The EU Law Enforcement Emergency Response Protocol is a multi-stakeholder tool for supporting law enforcement during cybersecurity incidents. It covers a range of disciplines from threat detection and classification to operations and analysis.
The protocol was adopted by the Council of the European Union in March, with the 2017 WannaCry and NotPetya cyber-attacks emphasized the need for coordinated and cross-border effective response when an incident occurs.
In a press release detailing the protocol, Wil van Germert, deputy executive director of operations at Europol, said: “It is of critical importance that we increase cyber preparedness in order to protect the EU and its citizens from large scale cyber-attacks.
“Law enforcement plays a vital role in the emergency response to reduce the number of victims affected and to preserve the necessary evidence to bring to justice the ones who are responsible for the attack.”

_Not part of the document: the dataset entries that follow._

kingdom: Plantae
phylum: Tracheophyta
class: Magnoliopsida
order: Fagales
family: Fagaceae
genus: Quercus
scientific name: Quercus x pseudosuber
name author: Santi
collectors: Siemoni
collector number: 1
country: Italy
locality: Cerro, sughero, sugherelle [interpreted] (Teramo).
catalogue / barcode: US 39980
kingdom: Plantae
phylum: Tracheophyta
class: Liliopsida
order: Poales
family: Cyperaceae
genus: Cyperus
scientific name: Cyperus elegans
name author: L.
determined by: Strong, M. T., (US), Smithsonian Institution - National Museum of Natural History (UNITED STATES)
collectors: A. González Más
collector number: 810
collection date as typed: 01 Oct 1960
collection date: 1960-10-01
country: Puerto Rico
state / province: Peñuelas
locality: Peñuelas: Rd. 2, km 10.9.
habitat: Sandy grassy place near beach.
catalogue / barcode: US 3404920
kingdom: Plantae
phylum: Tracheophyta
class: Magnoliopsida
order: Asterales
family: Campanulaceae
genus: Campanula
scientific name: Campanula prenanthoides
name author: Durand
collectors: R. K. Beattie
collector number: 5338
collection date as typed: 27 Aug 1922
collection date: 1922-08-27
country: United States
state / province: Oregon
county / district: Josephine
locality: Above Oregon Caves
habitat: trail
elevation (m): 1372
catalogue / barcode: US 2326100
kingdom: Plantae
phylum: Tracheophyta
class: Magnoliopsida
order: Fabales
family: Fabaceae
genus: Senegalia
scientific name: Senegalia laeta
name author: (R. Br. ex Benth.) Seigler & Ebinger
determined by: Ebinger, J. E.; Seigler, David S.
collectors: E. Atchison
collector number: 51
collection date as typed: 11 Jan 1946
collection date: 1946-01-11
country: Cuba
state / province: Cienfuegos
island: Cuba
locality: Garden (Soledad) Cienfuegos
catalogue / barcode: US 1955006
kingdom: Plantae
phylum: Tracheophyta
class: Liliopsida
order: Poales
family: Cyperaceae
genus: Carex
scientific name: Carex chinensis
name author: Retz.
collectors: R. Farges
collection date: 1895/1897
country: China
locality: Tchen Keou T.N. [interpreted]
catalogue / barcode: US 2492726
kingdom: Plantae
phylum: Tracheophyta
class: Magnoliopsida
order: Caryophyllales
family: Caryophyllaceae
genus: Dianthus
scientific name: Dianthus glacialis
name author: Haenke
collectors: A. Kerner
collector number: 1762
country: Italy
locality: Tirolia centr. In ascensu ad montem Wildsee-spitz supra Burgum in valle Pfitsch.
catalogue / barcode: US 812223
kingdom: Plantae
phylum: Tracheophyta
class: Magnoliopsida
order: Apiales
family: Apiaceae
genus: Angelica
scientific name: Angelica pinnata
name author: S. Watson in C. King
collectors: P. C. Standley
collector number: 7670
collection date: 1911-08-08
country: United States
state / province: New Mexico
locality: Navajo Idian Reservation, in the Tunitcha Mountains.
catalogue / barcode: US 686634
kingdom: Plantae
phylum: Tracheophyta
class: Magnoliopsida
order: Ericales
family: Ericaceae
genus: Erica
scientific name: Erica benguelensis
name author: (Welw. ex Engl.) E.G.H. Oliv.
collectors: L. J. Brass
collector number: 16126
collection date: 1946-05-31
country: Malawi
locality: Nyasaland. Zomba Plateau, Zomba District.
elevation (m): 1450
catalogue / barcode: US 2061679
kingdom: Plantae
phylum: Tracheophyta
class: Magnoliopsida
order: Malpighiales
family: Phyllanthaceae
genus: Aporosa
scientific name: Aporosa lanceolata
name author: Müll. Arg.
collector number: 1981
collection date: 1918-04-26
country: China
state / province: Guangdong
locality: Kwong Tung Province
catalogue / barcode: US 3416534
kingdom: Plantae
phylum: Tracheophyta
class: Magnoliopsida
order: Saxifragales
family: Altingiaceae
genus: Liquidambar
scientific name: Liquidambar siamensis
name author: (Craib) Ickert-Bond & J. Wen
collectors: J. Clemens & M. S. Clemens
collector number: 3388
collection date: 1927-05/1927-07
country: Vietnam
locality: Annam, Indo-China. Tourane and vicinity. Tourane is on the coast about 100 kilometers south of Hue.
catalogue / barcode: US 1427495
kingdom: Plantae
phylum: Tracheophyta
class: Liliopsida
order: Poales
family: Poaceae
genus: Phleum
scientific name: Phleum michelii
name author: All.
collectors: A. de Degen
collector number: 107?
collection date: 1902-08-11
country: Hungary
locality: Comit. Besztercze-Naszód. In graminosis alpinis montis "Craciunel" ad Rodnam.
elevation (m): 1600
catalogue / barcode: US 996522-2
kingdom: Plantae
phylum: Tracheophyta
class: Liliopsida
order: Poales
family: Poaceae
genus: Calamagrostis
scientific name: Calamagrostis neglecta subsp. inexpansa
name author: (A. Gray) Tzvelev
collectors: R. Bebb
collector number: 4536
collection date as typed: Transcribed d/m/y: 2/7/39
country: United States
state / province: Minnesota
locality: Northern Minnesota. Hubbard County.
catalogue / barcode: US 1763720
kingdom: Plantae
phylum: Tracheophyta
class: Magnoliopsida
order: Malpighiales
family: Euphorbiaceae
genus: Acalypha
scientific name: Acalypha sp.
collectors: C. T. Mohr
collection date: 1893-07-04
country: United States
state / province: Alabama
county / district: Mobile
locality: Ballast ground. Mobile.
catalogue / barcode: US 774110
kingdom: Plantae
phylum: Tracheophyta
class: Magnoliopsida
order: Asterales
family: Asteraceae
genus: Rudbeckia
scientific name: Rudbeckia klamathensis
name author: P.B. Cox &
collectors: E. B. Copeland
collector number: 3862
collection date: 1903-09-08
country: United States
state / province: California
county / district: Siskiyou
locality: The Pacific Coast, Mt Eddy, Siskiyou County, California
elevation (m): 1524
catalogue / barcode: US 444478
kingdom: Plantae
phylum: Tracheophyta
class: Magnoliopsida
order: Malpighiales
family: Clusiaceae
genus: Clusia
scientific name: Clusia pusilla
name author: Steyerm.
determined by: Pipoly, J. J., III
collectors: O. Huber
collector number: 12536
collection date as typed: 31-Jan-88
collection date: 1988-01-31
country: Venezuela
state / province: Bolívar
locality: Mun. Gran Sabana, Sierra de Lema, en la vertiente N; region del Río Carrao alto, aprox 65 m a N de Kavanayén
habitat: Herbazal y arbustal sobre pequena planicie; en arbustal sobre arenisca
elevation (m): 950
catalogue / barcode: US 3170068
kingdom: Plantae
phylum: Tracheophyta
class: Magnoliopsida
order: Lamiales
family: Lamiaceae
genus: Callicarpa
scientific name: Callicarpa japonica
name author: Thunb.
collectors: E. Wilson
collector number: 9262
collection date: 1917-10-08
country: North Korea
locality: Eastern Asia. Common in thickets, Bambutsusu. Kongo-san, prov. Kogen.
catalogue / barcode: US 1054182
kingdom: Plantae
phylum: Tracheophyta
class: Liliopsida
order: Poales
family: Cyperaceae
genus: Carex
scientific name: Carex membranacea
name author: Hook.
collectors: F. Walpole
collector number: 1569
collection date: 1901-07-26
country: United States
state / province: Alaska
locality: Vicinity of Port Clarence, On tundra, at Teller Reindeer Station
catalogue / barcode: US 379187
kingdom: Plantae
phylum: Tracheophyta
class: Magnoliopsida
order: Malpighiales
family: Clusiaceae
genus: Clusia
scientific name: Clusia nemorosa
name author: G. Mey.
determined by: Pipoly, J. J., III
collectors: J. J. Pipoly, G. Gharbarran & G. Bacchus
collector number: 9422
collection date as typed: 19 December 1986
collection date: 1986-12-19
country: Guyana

Participants of the exercise included representatives of law enforcement agencies from France, Spain, Norway, and the Netherlands, alongside members of Europol, Eurojust, and ENISA – the body responsible for cybersecurity compliance across the EU.
The outcomes of CyLEEKx19 have not been disclosed.
In this year’s Internet Organized Crime Threat Assessment (IOCTA) report, Europol praised the Emergency Response protocol as providing increased investigations into the varied cyber-attacks and incidents on energy, transport, water, and health sectors.